Request 1 –
Answer the following questions about the post on writing resolutions.
(a) On what occasion did the writer post the thread of writing resolutions, and on which platform?
(b) In which grammatical person were the resolutions written?
(c) What is the first resolution given?

Writing Resolutions, Aftersun, The Banshees of Inisherin
I know it’s become something of a cliché — assuming that with a bit of goodwill and focus you can get somehow transform your life in the week between Christmas and New Year. Nevertheless, I’m a firm believer that while lying on the sofa in a miasma of turkey and Christmas cheer it is a good time for reflection and so on New Year’s eve I posted a short thread on twitter of New Year’s writing resolutions.
I wrote them in the second person so as to avoid the constant repetition of the word ‘I’ and the self-importance that implies, but I can’t stress enough that these are resolutions firmly aimed at me. Nevertheless, I thought I’d include them below, just in case they may be of some help.
Prep slow and write fast. Procrastination can be your friend. Get every moving part set in your head, then set the machine in motion. Don’t dive in too early, but once you have, ride the momentum to the end.

Supplied material –
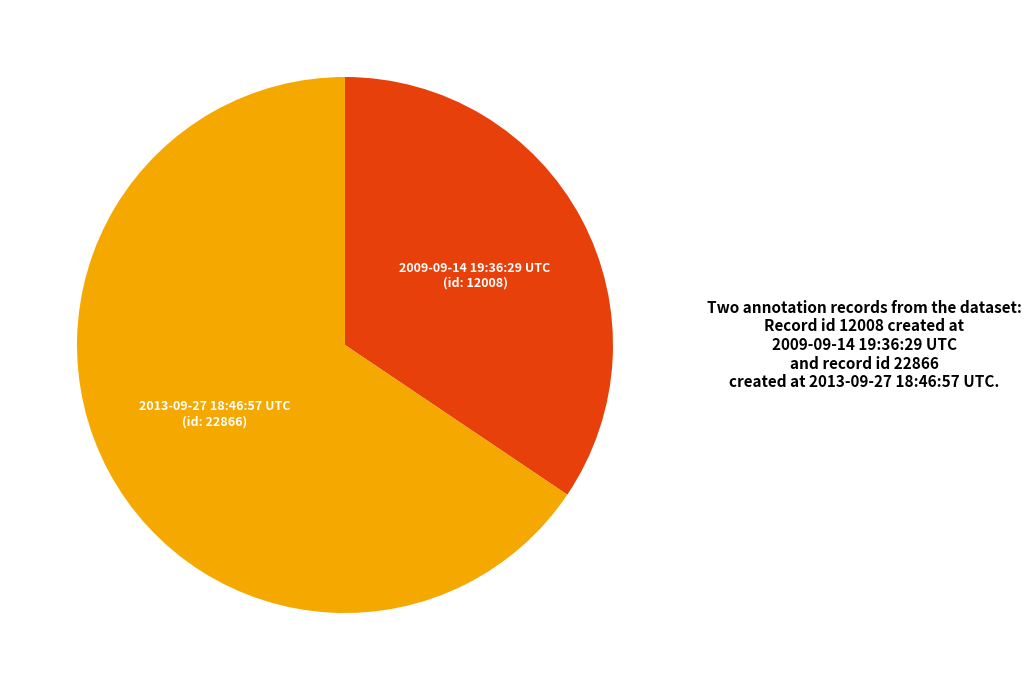

Is it true that 2013-09-27 18:46:57 UTC is 66% of the pie?

True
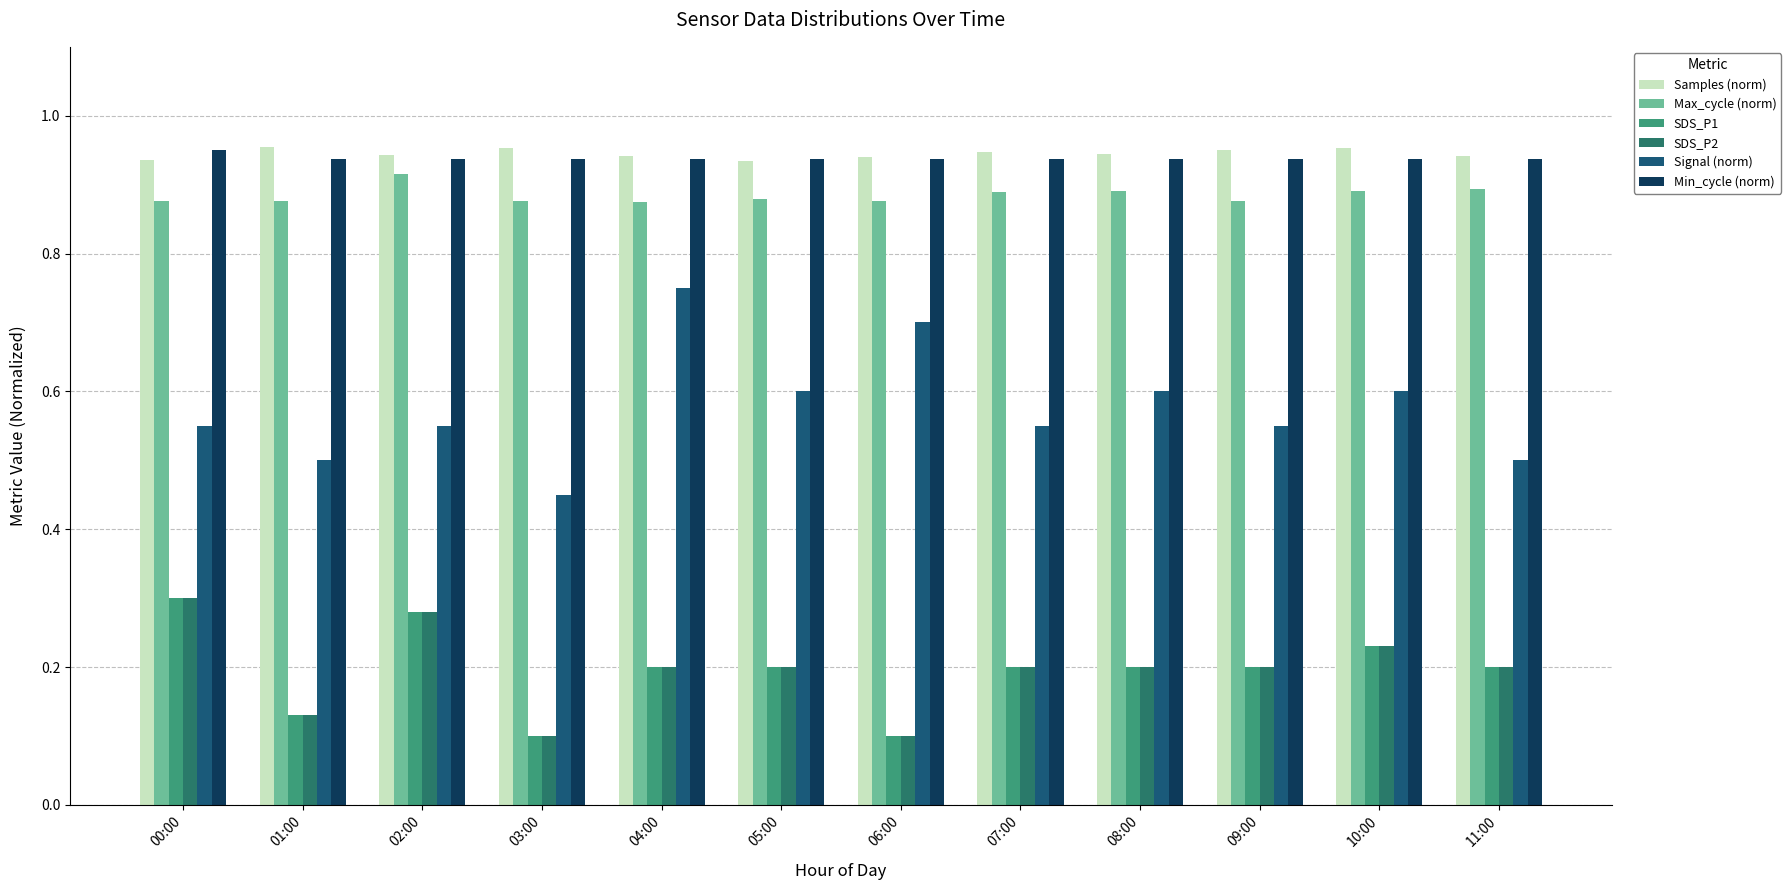

At which label does Max_cycle (norm) reach its minimum?

04:00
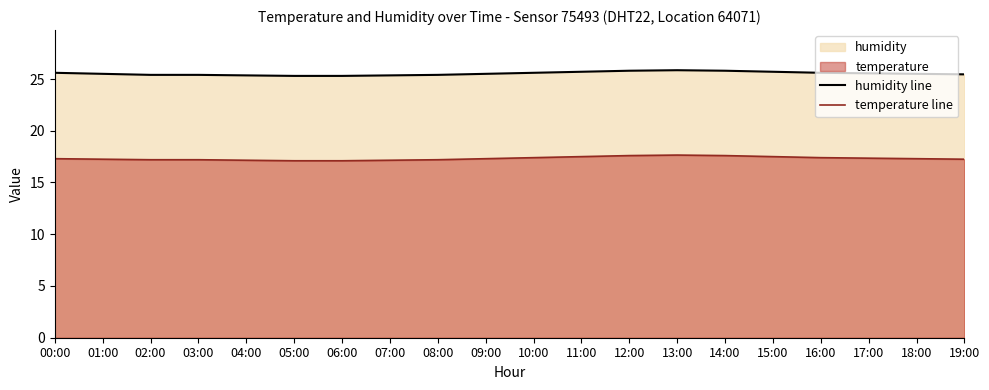

Rank the series by their average value, from highest to lowest.

humidity line, temperature line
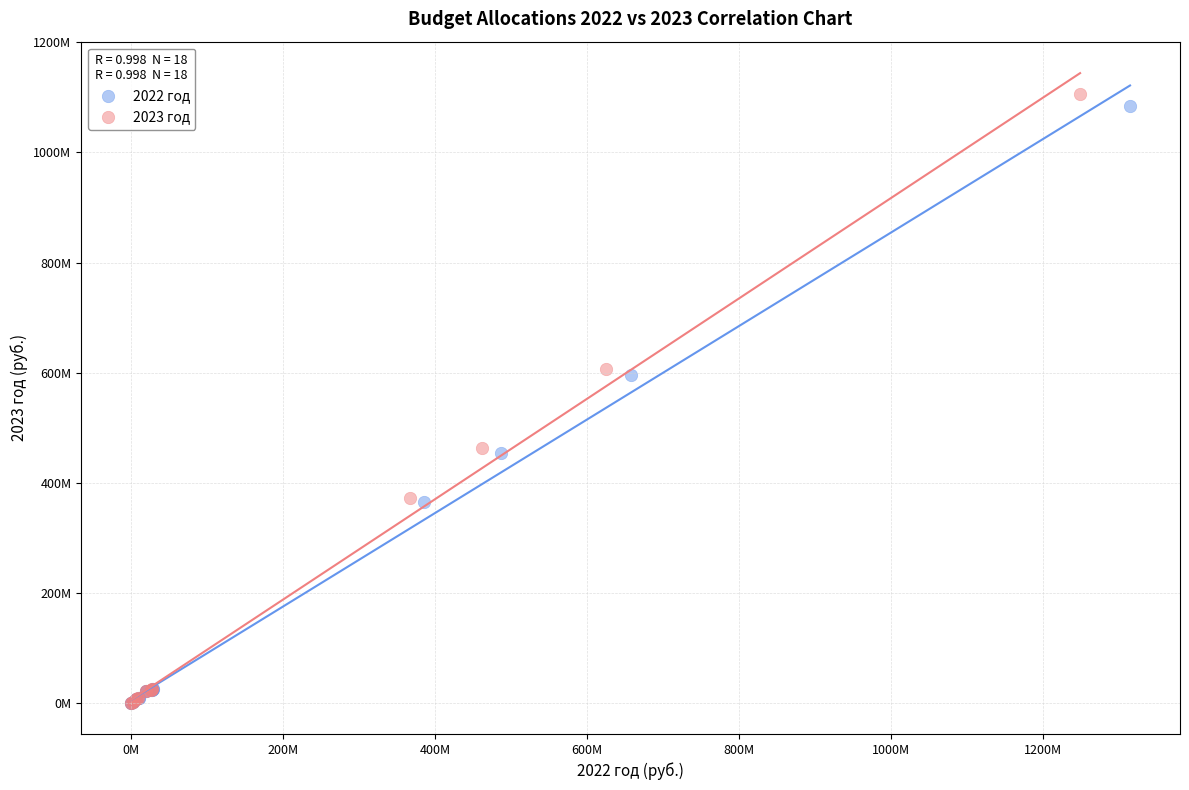

What are all the series names shown in the legend?

2022 год, 2023 год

Request 2 – Output the records as a numbered list, starting at the line containing "Rank the series" and ending at the last line of the records, both included. Omit blank lines and leave the pictures out of the answer.

Answer area 1 –
(a) On New Year's eve, on twitter.
(b) In the second person.
(c) Prep slow and write fast.

Answer area 2 –
1. Rank the series by their average value, from highest to lowest.
2. humidity line, temperature line
3. What are all the series names shown in the legend?
4. 2022 год, 2023 год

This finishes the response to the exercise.